● **TASK DETAILS**
Please list each line in the records below that contains the string "frontpage", copying every such line in full.

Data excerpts
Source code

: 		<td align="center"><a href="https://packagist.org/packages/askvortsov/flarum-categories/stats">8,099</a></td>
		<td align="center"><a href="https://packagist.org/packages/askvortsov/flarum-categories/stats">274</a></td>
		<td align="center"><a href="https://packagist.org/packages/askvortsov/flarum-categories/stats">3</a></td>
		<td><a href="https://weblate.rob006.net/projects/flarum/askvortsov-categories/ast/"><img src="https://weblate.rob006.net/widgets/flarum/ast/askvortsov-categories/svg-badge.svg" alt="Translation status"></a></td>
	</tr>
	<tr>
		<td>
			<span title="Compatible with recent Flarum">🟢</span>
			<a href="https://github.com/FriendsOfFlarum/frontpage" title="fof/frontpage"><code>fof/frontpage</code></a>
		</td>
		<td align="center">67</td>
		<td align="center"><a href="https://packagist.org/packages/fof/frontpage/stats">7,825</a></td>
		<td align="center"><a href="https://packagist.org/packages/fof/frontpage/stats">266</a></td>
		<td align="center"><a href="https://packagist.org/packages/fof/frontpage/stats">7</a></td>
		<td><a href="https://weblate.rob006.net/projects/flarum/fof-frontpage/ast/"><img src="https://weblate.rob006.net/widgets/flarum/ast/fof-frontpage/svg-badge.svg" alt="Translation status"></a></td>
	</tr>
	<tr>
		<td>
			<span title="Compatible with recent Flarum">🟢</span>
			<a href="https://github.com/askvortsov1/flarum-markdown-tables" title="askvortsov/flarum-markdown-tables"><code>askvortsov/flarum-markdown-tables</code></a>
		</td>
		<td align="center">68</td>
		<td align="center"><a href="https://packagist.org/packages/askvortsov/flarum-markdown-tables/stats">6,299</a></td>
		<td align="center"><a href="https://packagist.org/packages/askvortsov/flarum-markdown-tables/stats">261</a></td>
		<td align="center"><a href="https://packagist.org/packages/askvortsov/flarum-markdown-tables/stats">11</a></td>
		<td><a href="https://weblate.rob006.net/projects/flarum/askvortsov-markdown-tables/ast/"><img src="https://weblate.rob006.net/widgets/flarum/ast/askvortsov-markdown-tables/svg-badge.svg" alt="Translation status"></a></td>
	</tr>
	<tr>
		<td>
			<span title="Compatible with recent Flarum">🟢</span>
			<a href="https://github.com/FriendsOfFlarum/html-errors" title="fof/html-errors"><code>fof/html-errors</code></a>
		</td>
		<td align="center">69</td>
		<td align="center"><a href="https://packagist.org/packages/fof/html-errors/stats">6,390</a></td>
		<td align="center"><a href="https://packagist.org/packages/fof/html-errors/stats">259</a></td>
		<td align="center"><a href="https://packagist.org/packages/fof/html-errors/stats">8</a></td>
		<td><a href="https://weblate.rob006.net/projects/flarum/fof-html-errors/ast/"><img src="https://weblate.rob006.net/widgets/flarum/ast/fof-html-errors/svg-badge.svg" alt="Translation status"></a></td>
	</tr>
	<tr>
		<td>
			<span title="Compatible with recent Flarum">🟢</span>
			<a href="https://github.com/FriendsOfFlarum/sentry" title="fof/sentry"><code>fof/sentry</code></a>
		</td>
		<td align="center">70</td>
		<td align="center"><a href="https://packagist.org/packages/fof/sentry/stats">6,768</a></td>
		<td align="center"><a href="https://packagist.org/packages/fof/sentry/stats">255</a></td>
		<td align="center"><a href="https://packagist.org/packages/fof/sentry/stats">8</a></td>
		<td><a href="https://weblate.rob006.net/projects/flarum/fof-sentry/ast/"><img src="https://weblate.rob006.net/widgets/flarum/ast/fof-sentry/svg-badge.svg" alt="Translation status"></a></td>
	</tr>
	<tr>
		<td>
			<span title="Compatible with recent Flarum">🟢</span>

● **OUTPUT OF THE TASK**
			<a href="https://github.com/FriendsOfFlarum/frontpage" title="fof/frontpage"><code>fof/frontpage</code></a>
		<td align="center"><a href="https://packagist.org/packages/fof/frontpage/stats">7,825</a></td>
		<td align="center"><a href="https://packagist.org/packages/fof/frontpage/stats">266</a></td>
		<td align="center"><a href="https://packagist.org/packages/fof/frontpage/stats">7</a></td>
		<td><a href="https://weblate.rob006.net/projects/flarum/fof-frontpage/ast/"><img src="https://weblate.rob006.net/widgets/flarum/ast/fof-frontpage/svg-badge.svg" alt="Translation status"></a></td>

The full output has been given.